«Пятьсот-веселый» - страница 6
— Живой? — время от времени спрашивал я его. Не сразу, с трудом, глухо, будто из-под земли, он отзывался:
— Ж-жи-во-ой. Хо-лодно-о.
— Вот остановимся, сбегаю за дровами, — обещал я в который раз, но когда остановится поезд и сколько Вальке коченеть на полу вагона, было неизвестно.
Нас посадили в вагон, обнадежив, что есть печка, но когда эшелон тронулся, я обнаружил, что печка-то есть, а вот дров нету. И я выскакивал на каждой остановке, рыскал поблизости — чем поживиться. Мне везло. То доску стащу, то остатки штакетника разломаю. Однажды обоз с сеном под руку подвернулся. Двигался он мимо эшелона, когда мы на разъезде стояли. Надергал я несколько охапок сена, Вальке на подстилку. А с последнего воза и бастрык упер. За мной возчик гнался. Благо, эшелон тронулся. Возчику я показал язык, а он грозил мне бичом и матерился. Даже жалко стало его — без бастрыка воз развалится. Но и мне хоть пропадай — Вальку-то надо греть. А возчик сено и веревкой стянет, да и не один он там — помогут.
Ехали мы уже двое суток, а Слюдянка, где был наш госпиталь и куда я вез Вальку, будто отодвигалась все дальше и дальше. При хорошей езде до нее было-то, поди, всего шесть-семь часов, но наш «пятьсот-веселый» то несся как угорелый, то останавливался на каком-нибудь пустынном разъезде и стоял часами, пропуская воинские эшелоны на запад или товаро-пассажирские на восток. Они грохотали мимо, обдавая нас снежным бураном. А Вальке было совсем плохо. И я боялся, что не довезу его…
Теперь же я еду в мягком вагоне, отделанном по-современному — пластиком и никелем. В купе на чистых простынях спокойно спят не знающие войны люди. Меня же снова отбрасывает в юность, время вдруг повернуло вспять.
2
…Эшелон неожиданно притормозил.
Колеса все реже стучали по стыкам рельсов и наконец со скрипом остановились.
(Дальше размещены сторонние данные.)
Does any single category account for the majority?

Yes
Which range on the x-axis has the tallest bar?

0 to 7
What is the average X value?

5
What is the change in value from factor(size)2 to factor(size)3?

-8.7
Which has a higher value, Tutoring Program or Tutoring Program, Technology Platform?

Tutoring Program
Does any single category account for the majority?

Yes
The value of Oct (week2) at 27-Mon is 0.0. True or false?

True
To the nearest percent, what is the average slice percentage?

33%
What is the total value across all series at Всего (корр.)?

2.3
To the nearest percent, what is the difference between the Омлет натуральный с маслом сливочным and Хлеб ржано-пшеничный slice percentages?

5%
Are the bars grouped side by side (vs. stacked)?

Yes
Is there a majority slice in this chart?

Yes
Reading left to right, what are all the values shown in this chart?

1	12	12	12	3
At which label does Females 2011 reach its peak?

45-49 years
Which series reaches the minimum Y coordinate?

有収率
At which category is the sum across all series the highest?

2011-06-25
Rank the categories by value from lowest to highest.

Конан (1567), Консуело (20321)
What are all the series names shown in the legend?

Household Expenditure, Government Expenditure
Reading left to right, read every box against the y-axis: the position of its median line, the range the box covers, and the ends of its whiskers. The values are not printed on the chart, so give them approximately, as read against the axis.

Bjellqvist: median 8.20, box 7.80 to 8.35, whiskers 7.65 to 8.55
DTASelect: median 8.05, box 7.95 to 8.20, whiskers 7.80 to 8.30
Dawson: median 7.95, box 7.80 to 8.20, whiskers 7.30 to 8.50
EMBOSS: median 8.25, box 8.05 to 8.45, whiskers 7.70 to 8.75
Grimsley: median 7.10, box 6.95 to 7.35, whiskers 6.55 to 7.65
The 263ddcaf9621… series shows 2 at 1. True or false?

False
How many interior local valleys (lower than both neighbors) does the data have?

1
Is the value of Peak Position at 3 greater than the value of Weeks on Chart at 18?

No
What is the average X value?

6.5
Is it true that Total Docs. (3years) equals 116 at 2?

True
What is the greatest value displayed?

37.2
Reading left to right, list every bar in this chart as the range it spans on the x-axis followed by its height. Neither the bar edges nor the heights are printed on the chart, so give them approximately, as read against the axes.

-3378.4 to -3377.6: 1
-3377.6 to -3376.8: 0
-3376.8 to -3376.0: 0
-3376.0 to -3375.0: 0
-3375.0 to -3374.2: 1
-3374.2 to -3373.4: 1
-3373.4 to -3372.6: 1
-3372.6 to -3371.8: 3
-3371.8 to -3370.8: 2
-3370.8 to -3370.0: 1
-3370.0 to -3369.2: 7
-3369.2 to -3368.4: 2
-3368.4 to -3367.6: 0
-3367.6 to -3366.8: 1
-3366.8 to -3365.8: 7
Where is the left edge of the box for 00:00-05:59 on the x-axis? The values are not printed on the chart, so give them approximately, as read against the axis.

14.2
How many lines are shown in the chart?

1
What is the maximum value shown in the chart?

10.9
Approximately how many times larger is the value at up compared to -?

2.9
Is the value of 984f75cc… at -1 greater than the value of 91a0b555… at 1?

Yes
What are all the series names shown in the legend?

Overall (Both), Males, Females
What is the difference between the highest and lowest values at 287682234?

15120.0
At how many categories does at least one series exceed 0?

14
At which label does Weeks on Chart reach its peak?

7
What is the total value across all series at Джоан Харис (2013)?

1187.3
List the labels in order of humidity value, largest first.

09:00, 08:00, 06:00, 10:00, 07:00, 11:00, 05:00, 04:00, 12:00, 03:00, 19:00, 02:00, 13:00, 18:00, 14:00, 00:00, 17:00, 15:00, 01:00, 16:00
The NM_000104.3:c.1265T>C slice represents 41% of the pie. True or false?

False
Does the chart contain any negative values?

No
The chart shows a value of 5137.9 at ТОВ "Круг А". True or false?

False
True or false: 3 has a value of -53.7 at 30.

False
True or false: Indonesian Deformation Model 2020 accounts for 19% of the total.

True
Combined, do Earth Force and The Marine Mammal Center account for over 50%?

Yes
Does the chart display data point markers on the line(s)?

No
В наступившей тишине послышались завывания и злобные толчки ветра в дощатые стены теплушки.
С натугой отодвинул я примерзшую дверь в сторону. Поезд стоял в лощине между заснеженных сопок, и прямо передо мною, возле железнодорожного полотна, чернел обдутыми боками штабель шпал. Сверху нарос искрящийся в лунном свете сугроб, и штабель был похож на осевшую, занесенную бураном землянку, каких немало было в моем городке, на окраине, где ютилась голытьба, сама себе строившая засыпушки и землянки на бесхозной бросовой земле.
Я обрадовался. Вот — рукой подать! — лежит огонь, лежит тепло, лежит Валькино спасенье.
Не раздумывая, я спрыгнул и, проломив верхнюю заледенелую кромку наста, угодил в сугроб — глубокая канава, идущая вдоль железнодорожной насыпи, была доверху набита снегом.
Проваливаясь по пояс, побрел к штабелю. В ботинки сразу же набился снег, и ноги заныли от холода еще больше. Я месил, толок снежное крошево, пробивал тропинку; снег крупитчато пересыпался под ногами, шуршал, и ботинки вязли, как в песке.
Я плыл по пояс в сугробе, плыл как по густой воде, с хрустом проламывая затвердевший наст. Он острыми осколками больно царапал мне голые кисти рук между рукавицами и рукавами шинели.
Наконец пробился я до штабеля и тут понял, что ничего мне не сделать: шпалы примерзли друг к другу, спаялись намертво, словно кирпичи, скрепленные цементом, только вместо цемента — заледенелый снег.
И все же я начал выдирать ближнюю, как мне показалось, менее припаянную шпалу. Отдирал изо всех сил, но сдвинуть с места не мог. Надо было торопиться, сколько будет стоять поезд — неизвестно. Правда, по опыту я знал, что если уж он остановился, то надолго. Чтобы подбодрить себя, я запел любимую песню отца:
Отец пел эту песню, когда ему было трудно. Если бы мой отец был жив и оказался сейчас рядом, мы разделались бы с этими шпалами в два счета. Он был сильным, мой отец, в споре перетягивал на ременных вожжах пятерых мужиков. В землю врастал ногами, и мужики не могли с ним совладать. Я же пошел не в него — ни силы, ни удали. Только длинный такой же — верста немеренная. Правда, и упрямый, как он. В детстве моем бабка, когда у нас с ней возникала перебранка, всегда говорила: «Ах, варнак, вылитый батя! Упертый, хоть кол на голове теши».